>>>

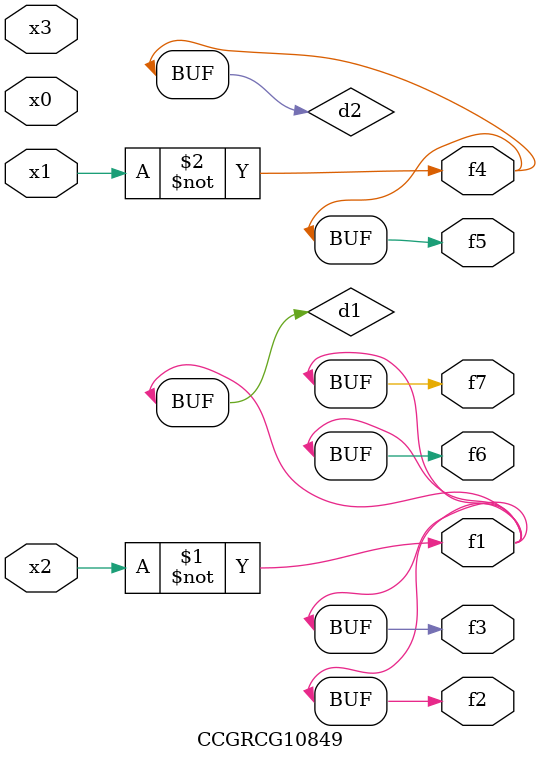
<source format=v>
module CCGRCG10849(
	input x0, x1, x2, x3,
	output f1, f2, f3, f4, f5, f6, f7
);

	wire d1, d2;

	xnor (d1, x2);
	not (d2, x1);
	assign f1 = d1;
	assign f2 = d1;
	assign f3 = d1;
	assign f4 = d2;
	assign f5 = d2;
	assign f6 = d1;
	assign f7 = d1;
endmodule

</source>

<<<

* Try it *
Every line from the one containing "xnor (d1, x2);" to the close of the records must be reproduced exactly. Include both ends and nothing more.

* Your solution *
	xnor (d1, x2);
	not (d2, x1);
	assign f1 = d1;
	assign f2 = d1;
	assign f3 = d1;
	assign f4 = d2;
	assign f5 = d2;
	assign f6 = d1;
	assign f7 = d1;
endmodule

</source>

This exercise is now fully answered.